Par conséquent, il n’y a pas lieu à référé sur la demande en paiement à valoir sur la réparation des préjudices de la demanderesse, qui ne peut être liquidée que par le juge du fond.
3/ Sur les frais
La demanderesse a exposé des frais pour faire valoir ses droits, il est donc équitable de condamner la SASU IRISOLARIS à lui payer la somme de 500 euros en application des dispositions de l’article 700 du Code de procédure civile.
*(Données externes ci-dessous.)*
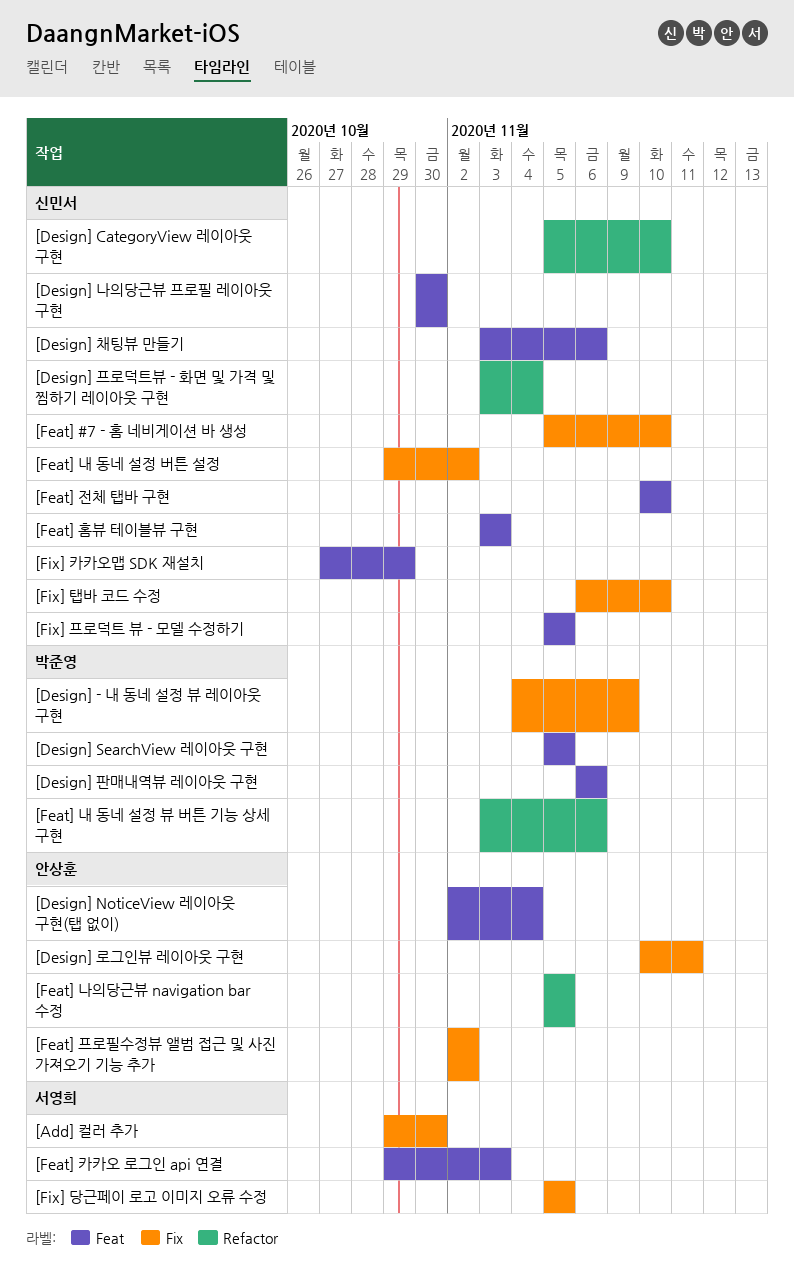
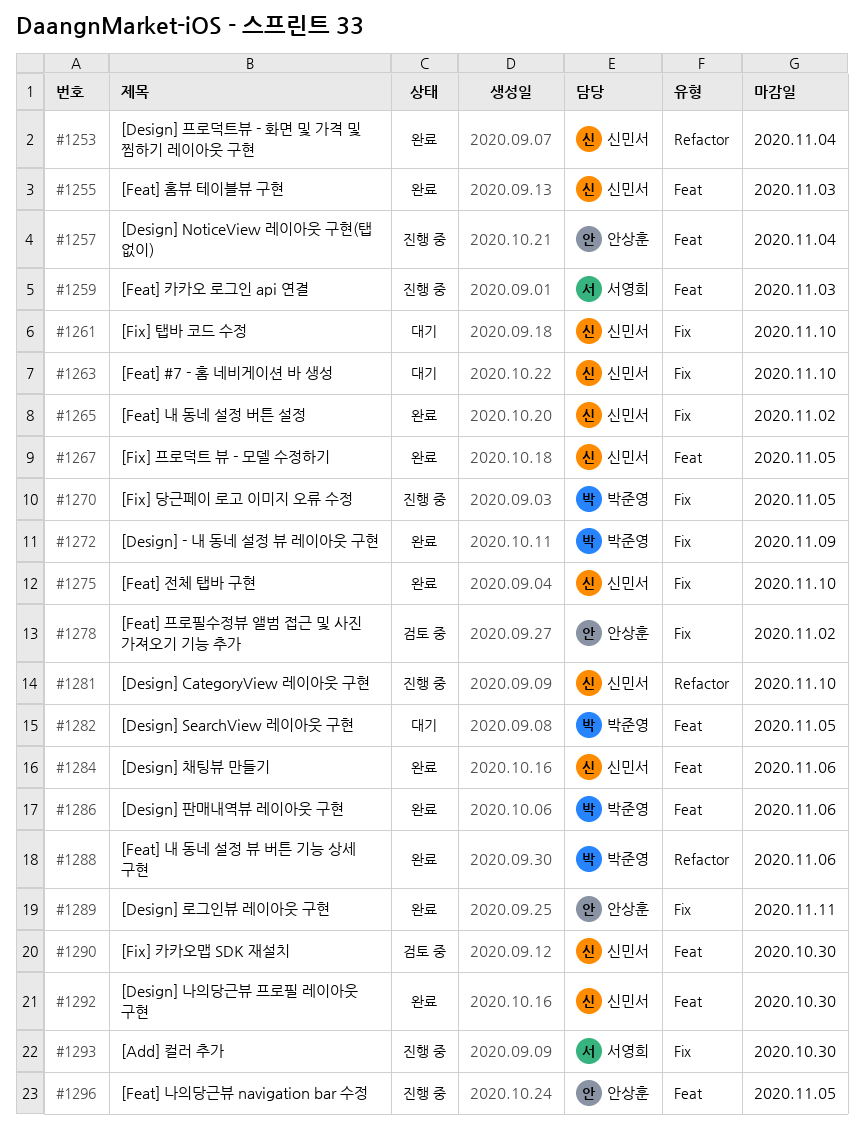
[Feat] 나의당근뷰 navigation bar 수정, label: Refactor -> Feat
[Feat] 전체 탭바 구현, label: Feat -> Fix
[Fix] 당근페이 로고 이미지 오류 수정, owner: 서영희 -> 박준영
[Fix] 카카오맵 SDK 재설치, due: Oct 29 -> Oct 30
La SASU IRISOLARIS sera également condamnée aux entiers dépens.
PAR CES MOTIFS
Le Juge des référés, statuant après débats en audience publique et en premier ressort, par ordonnance contradictoire prononcée par mise à disposition au greffe,
AU PRINCIPAL, renvoie les parties à se pourvoir ainsi qu’elles en aviseront,
AU PROVISOIRE,
ORDONNE à la SASU IRISOLARIS de respecter la servitude de passage instaurée dans l’acte authentique de vente du 03 juin 1999, en la maintenant libre de toute occupation et en s’abstenant de toute atteinte à cette dernière, notamment par encombrement ou stationnement de véhicules,
Sous astreinte de QUATRE CENTS EUROS (400 €) par infraction constatée, en cas d’entrave à l’exercice de la servitude de passage telle que définie par l’acte notarié du 3 juin 1999, sur constat de commissaire de Justice dont les frais demeureront à la charge définitive de la SASU IRISOLARIS,
DIT que l’infraction constatée résultera de tout encombrement ou de stationnement de véhicules appartenant à la SASU IRISOLARIS sur la parcelle grevée par la servitude de passage,
DIT n’y avoir lieu à référé sur toute demande plus ample ou contraire,
CONDAMNE la SASU IRISOLARIS à payer à la SCI FLC la somme de CINQ CENTS EUROS (500 €) en application des dispositions de l’article 700 du Code de procédure civile,
CONDAMNE la SASU IRISOLARIS aux entiers dépens,
RAPPELLE que la présente décision est exécutoire à titre provisoire.